The Ring or ‘OK’ Gesture

This gesture was popularised in the USA during the early nineteenth century, apparently by the newspapers that, at the time, were starting a craze of using initials to shorten common phrases. There’ are many different views about what the initials ‘OK’ stand for, some believing it stood for ‘all correct’ which may have been misspelled as ‘oll korrect’, while others say that it means the opposite of ‘knock-out’ that is, K.O. Another popular theory is that it is an abbreviation of ‘Old Kinderhook’, from the birthplace of a nineteenth century American president who used the initials as a campaign slogan. Which theory is the correct one we may never know, but it seems that the ring itself represents the letter ‘O’ in the ‘OK’ signal. The-,’OK’ meaning is common to all English-speaking countries and, although its meaning is fast spreading across Europe and Asia, it has other origins and meanings in certain places. For example, in France it also means ‘zero’ or ‘nothing’; in Japan it can mean ‘money’; in some Mediterranean countries it is an orifice signal, often used to infer that a man is homosexual.

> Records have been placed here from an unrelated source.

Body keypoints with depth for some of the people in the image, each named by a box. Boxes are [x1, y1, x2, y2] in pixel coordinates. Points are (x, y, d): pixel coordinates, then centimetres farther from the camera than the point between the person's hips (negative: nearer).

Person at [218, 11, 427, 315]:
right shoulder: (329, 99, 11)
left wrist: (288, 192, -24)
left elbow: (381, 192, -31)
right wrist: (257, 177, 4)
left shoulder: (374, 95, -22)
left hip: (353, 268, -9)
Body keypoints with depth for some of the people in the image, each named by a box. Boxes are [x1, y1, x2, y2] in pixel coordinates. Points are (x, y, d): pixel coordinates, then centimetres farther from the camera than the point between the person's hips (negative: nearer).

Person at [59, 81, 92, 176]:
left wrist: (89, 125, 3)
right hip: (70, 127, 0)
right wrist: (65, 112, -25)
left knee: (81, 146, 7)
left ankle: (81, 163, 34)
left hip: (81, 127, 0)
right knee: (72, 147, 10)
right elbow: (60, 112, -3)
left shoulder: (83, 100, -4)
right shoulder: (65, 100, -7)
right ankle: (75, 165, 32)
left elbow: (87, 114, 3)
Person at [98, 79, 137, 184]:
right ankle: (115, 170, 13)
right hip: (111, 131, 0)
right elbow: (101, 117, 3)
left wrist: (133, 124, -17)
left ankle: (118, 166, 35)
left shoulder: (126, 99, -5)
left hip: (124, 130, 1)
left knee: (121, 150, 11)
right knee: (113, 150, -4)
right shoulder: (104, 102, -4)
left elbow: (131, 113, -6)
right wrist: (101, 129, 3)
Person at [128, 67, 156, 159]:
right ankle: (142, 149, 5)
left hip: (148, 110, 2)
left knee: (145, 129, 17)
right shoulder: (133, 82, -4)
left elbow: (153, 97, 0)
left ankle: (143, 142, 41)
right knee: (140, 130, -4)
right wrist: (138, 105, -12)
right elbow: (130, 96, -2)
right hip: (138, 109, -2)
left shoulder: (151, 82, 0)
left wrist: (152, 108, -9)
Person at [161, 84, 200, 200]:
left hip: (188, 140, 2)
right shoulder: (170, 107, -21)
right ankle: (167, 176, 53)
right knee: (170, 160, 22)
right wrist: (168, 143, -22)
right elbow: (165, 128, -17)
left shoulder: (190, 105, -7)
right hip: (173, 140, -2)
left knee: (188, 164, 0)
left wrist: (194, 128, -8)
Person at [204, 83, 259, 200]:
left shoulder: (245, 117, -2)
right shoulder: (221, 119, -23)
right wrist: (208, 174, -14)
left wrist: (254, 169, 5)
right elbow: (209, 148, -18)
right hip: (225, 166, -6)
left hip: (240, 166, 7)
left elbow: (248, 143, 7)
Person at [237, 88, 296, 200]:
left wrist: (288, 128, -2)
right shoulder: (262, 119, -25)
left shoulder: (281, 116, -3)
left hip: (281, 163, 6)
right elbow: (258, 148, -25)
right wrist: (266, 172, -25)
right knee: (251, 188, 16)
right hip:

For overseas travellers, the safest rule to obey is, ‘When in Rome, do as the Romans do’. This can help avoid any possible embarrassing circumstances.

               

The Thumb-Up Gesture

In Britain, Australia and New Zealand the thumb-up gesture has three meanings; it is commonly used by hitch-hikers who are thumbing a lift, it is an OK signal, and when the thumb is jerked sharply upwards it becomes an insult signal, meaning ‘up yours’ or ‘sit on this’. In some countries, such as Greece, its main meaning is ‘get stuffed’, so you can imagine the dilemma of the Australian hitch-hiker using this gesture in that country! When Italians count from one to five, they use this gesture to mean ‘one’ and the index finger then becomes ‘two’, whereas most Australians, Americans and English people count ‘one’ on the index finger and two on the middle finger. In this case the thumb will represent the number ‘five’.